◆ **EXERCISE**
Reproduce every record below verbatim, line for line.

— begin PROVIDED ENTRIES —

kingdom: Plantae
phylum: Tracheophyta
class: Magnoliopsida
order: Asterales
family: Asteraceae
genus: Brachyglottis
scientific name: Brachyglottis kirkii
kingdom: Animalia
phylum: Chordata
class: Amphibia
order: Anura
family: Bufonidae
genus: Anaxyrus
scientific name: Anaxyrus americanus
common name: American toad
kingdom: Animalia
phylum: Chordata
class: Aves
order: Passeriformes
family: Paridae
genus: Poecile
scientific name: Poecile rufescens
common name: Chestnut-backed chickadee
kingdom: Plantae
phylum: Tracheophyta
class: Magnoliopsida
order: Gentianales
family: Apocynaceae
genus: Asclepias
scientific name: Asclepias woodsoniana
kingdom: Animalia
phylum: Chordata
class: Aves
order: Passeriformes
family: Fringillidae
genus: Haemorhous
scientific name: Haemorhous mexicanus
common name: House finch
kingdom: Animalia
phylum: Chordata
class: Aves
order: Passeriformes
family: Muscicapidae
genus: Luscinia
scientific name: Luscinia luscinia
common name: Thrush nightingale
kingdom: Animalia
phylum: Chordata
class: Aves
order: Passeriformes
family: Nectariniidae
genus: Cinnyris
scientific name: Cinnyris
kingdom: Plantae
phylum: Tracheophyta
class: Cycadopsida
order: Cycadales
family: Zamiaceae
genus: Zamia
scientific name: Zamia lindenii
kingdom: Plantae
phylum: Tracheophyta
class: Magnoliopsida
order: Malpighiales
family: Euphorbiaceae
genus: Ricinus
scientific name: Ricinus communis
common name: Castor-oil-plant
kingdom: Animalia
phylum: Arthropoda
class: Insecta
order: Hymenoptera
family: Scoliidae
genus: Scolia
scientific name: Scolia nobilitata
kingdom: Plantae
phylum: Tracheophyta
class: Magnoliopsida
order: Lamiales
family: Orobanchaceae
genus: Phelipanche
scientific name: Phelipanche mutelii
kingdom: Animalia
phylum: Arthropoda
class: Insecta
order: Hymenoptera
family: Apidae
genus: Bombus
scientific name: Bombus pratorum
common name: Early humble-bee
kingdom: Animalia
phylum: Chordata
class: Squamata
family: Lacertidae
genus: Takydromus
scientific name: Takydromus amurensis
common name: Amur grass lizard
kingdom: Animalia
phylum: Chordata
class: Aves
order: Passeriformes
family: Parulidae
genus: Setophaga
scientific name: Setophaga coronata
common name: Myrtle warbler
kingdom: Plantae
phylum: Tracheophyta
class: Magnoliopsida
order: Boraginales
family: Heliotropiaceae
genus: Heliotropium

— end PROVIDED ENTRIES —

◆ **OUTPUT OF THE EXERCISE**
kingdom: Plantae
phylum: Tracheophyta
class: Magnoliopsida
order: Asterales
family: Asteraceae
genus: Brachyglottis
scientific name: Brachyglottis kirkii
kingdom: Animalia
phylum: Chordata
class: Amphibia
order: Anura
family: Bufonidae
genus: Anaxyrus
scientific name: Anaxyrus americanus
common name: American toad
kingdom: Animalia
phylum: Chordata
class: Aves
order: Passeriformes
family: Paridae
genus: Poecile
scientific name: Poecile rufescens
common name: Chestnut-backed chickadee
kingdom: Plantae
phylum: Tracheophyta
class: Magnoliopsida
order: Gentianales
family: Apocynaceae
genus: Asclepias
scientific name: Asclepias woodsoniana
kingdom: Animalia
phylum: Chordata
class: Aves
order: Passeriformes
family: Fringillidae
genus: Haemorhous
scientific name: Haemorhous mexicanus
common name: House finch
kingdom: Animalia
phylum: Chordata
class: Aves
order: Passeriformes
family: Muscicapidae
genus: Luscinia
scientific name: Luscinia luscinia
common name: Thrush nightingale
kingdom: Animalia
phylum: Chordata
class: Aves
order: Passeriformes
family: Nectariniidae
genus: Cinnyris
scientific name: Cinnyris
kingdom: Plantae
phylum: Tracheophyta
class: Cycadopsida
order: Cycadales
family: Zamiaceae
genus: Zamia
scientific name: Zamia lindenii
kingdom: Plantae
phylum: Tracheophyta
class: Magnoliopsida
order: Malpighiales
family: Euphorbiaceae
genus: Ricinus
scientific name: Ricinus communis
common name: Castor-oil-plant
kingdom: Animalia
phylum: Arthropoda
class: Insecta
order: Hymenoptera
family: Scoliidae
genus: Scolia
scientific name: Scolia nobilitata
kingdom: Plantae
phylum: Tracheophyta
class: Magnoliopsida
order: Lamiales
family: Orobanchaceae
genus: Phelipanche
scientific name: Phelipanche mutelii
kingdom: Animalia
phylum: Arthropoda
class: Insecta
order: Hymenoptera
family: Apidae
genus: Bombus
scientific name: Bombus pratorum
common name: Early humble-bee
kingdom: Animalia
phylum: Chordata
class: Squamata
family: Lacertidae
genus: Takydromus
scientific name: Takydromus amurensis
common name: Amur grass lizard
kingdom: Animalia
phylum: Chordata
class: Aves
order: Passeriformes
family: Parulidae
genus: Setophaga
scientific name: Setophaga coronata
common name: Myrtle warbler
kingdom: Plantae
phylum: Tracheophyta
class: Magnoliopsida
order: Boraginales
family: Heliotropiaceae
genus: Heliotropium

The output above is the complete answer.